What does it look like when women are given a voice in management, then?

Extrapolating from the studies we found, one element that is likely to be different is you get better enforcement. So whatever the rules are, almost everybody complies, because the women are there to see that their friends are not cutting these trees that the men are trying to grow for timber. And the men are telling their friends they can’t just go out and clear all the brush in the hopes of making these trees grow faster. So you end up with a multi-storey forest that is not just for timber production and is not just small trees for firewood and animals.

So is that where better conservation outcomes come in as well — you have a more diverse forest for wildlife?

Yes. And when you get better enforcement you get fewer illegal logging activities, and that’s where we see the increase in forest cover.

A really broad range of organizations worked on this paper — should we read something into this?

We should! Well, this may just be my hopeful view of the bigger weather patterns in conservation and development, but I think there is a growing recognition that it’s not enough to just focus on the poor and ensure that the resources they need to survive are there for the long term. When you look at who those poor are, you find that many of them are women, and so there’s recently been a greater emphasis on empowering women.

It’s a topic that a lot of people are starting to coalesce around. If there’s a single leverage point in international development, it’s almost certainly educating girls.

If your mom is empowered to better manage her local forest, for example, she doesn’t have to go as far to get her firewood, and she’s got a steadier supply, so she’s more likely to let you, as a girl, stay in school. And we know that if you can stay in school you’re going to have a better life.  So this paper is multifaceted, and should resonate not just with the conservation community but also with the development side of the equation.

What’s the take-home message from this study?

That there’s a good prospect of better outcomes for both people and nature when women are given a voice along with men in the management of their community natural resources.

-*-

### [EXERCISE REQUIREMENTS]
Duplicate the passage from the interview on women in forest management, starting at "What’s the take-home" and ending at "community natural resources.".

### [ENTRIES SHOWN]
-*-

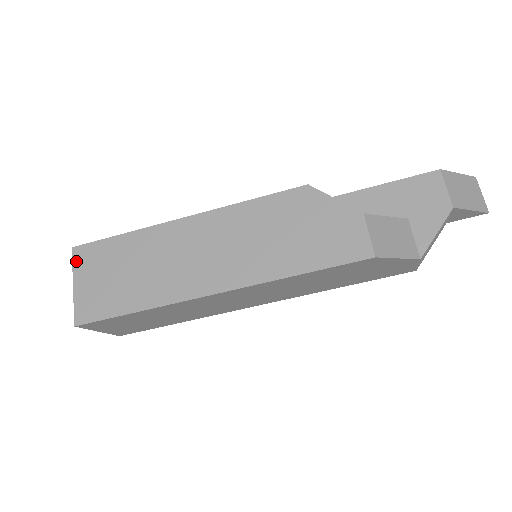
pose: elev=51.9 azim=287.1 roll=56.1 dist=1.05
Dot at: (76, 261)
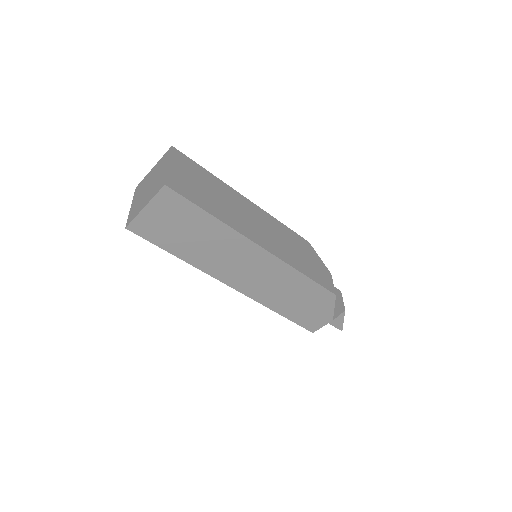
Dot at: (174, 155)
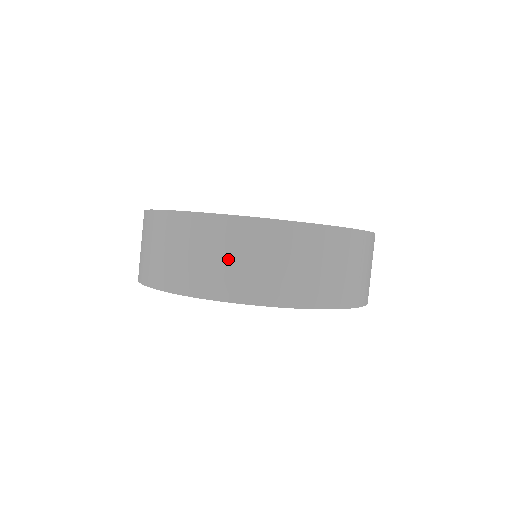
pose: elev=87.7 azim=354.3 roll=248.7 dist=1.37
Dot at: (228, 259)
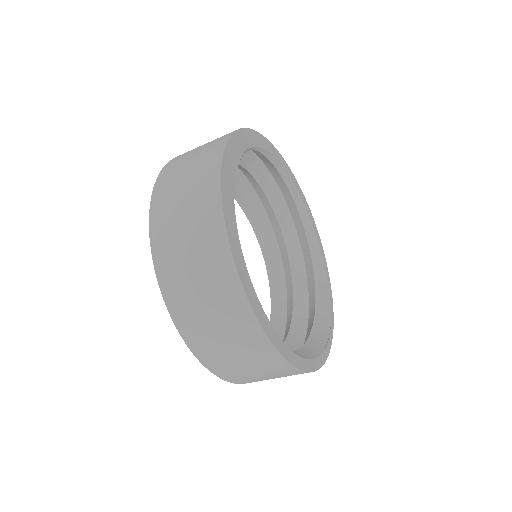
Dot at: (198, 284)
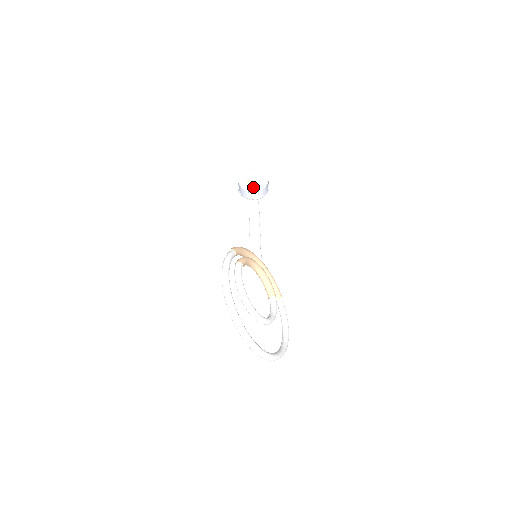
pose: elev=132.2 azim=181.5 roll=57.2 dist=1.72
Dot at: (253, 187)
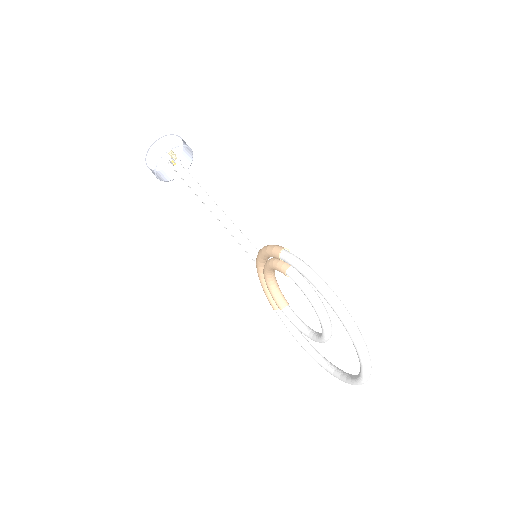
Dot at: (171, 162)
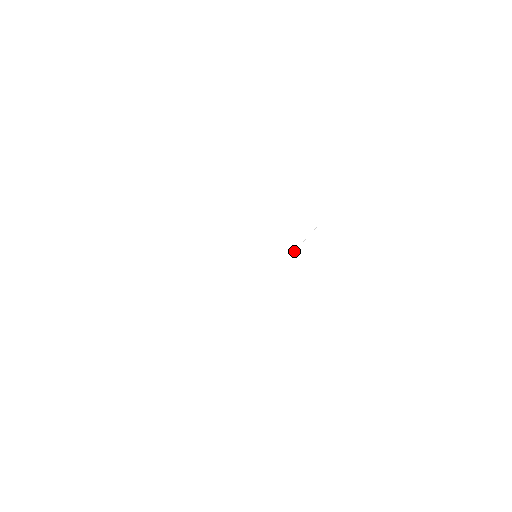
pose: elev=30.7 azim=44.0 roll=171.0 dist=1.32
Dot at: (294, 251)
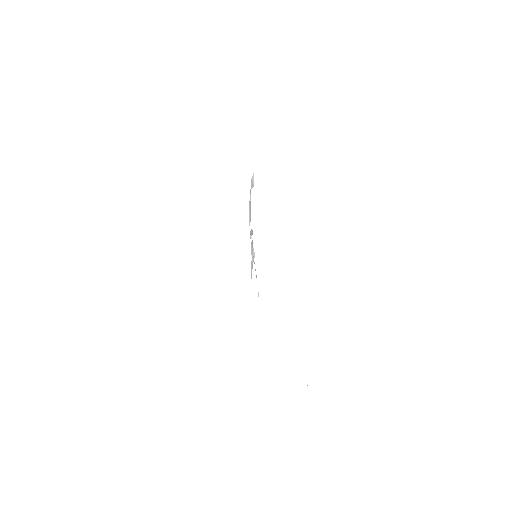
Dot at: occluded
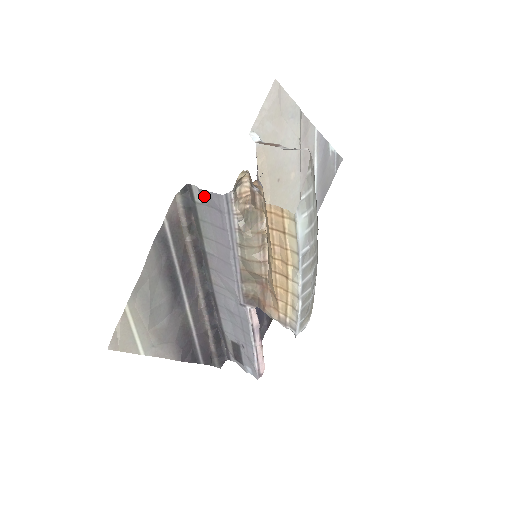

-*-

### [FINISHED ANSWER]
What’s the take-home message from this study?

That there’s a good prospect of better outcomes for both people and nature when women are given a voice along with men in the management of their community natural resources.